At the beginning of this New Year, IT In Canada spoke with Microsoft Virtualization Lead, Bruce Cowper, about the System Center
family of products and how they may be used to support virtualized desktop and other customer environments. In this far ranging conversation, Cowper stressed that System Center is more than an IT management tool – he sees it, rather, as the “heart” of an organization’s virtualization as it enables management of all scenarios that IT administrators must deal with on a daily basis - patch management, deployment, allocation of resources, disaster recovery, etc. that sit on the virtualization foundation - while effectively binding together all the different virtualization deployments (ex. server, desktop and other tools) and the company’s physical infrastructure.
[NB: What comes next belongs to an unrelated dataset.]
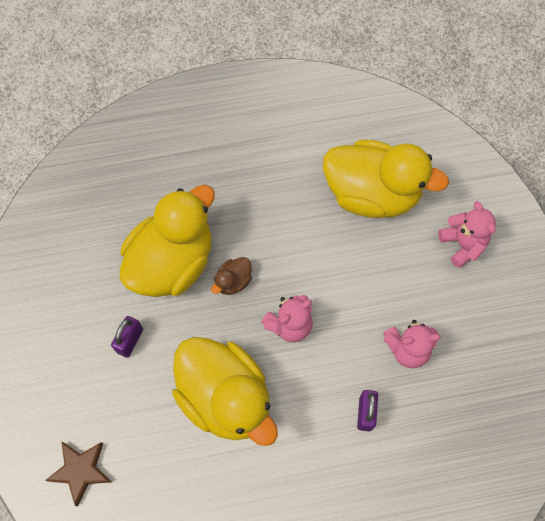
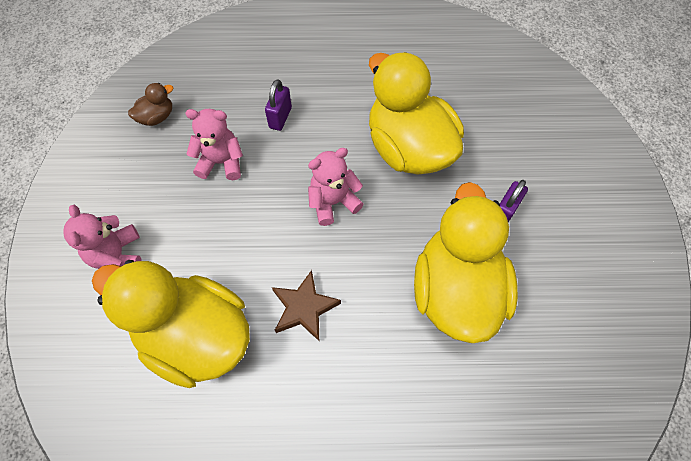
camera: 170 degrees left, 5 degrees down
brown star [45,442,111,506] -> brown star moved to [272,270,341,341]
yellow duck [120,185,215,297] -> yellow duck turned 135 degrees clockwise [414,182,518,343]
brown duck [211,257,252,295] -> brown duck moved to [128,83,173,126]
According to Cowper, the best way to think about System Center is as a “management platform” that allows visibility into multi-vendor hardware layers, through the virtualized foundation and administrative services, all the way to the user experience and which allows centralized management through a common set of product interfaces of each piece of the IT system.
Cowper also discussed the advantages and interest he is seeing in the Canadian market in various forms of desktop virtualization, and described how the System Center suite’s broad functionality and multi-vendor interoperability is uniquely suited to support these types of deployments. In the case of a
Citrix VDI, for example, four components are involved: the physical device (laptop, smartphone, PC), the desktop which is running on a server in the data centre, the physical infrastructure that runs the virtual desktop at the backend, and the application a user engages with. For each of these components, there is a corresponding System Center tool that integrates with the rest of the suite to provide administrators with “a single pane of glass” for maintenance and management, the potential for proactive automated management for additional times saving, as well as centralized reporting that may be shared with operations managers in other areas of the business. For its part, Citrix has supported this interoperability through the release of management layer interfaces – management packs or connectors - between the System Center platform of tools and Citrix specific applications, such as HDX (High Definition Experience). A recent example of this interplay - the
Citrix Essential 5.5 for Microsoft HyperV, a tool which links Citrix and Microsoft systems to enhance disaster recovery services in virtualized desktop – was released earlier this month.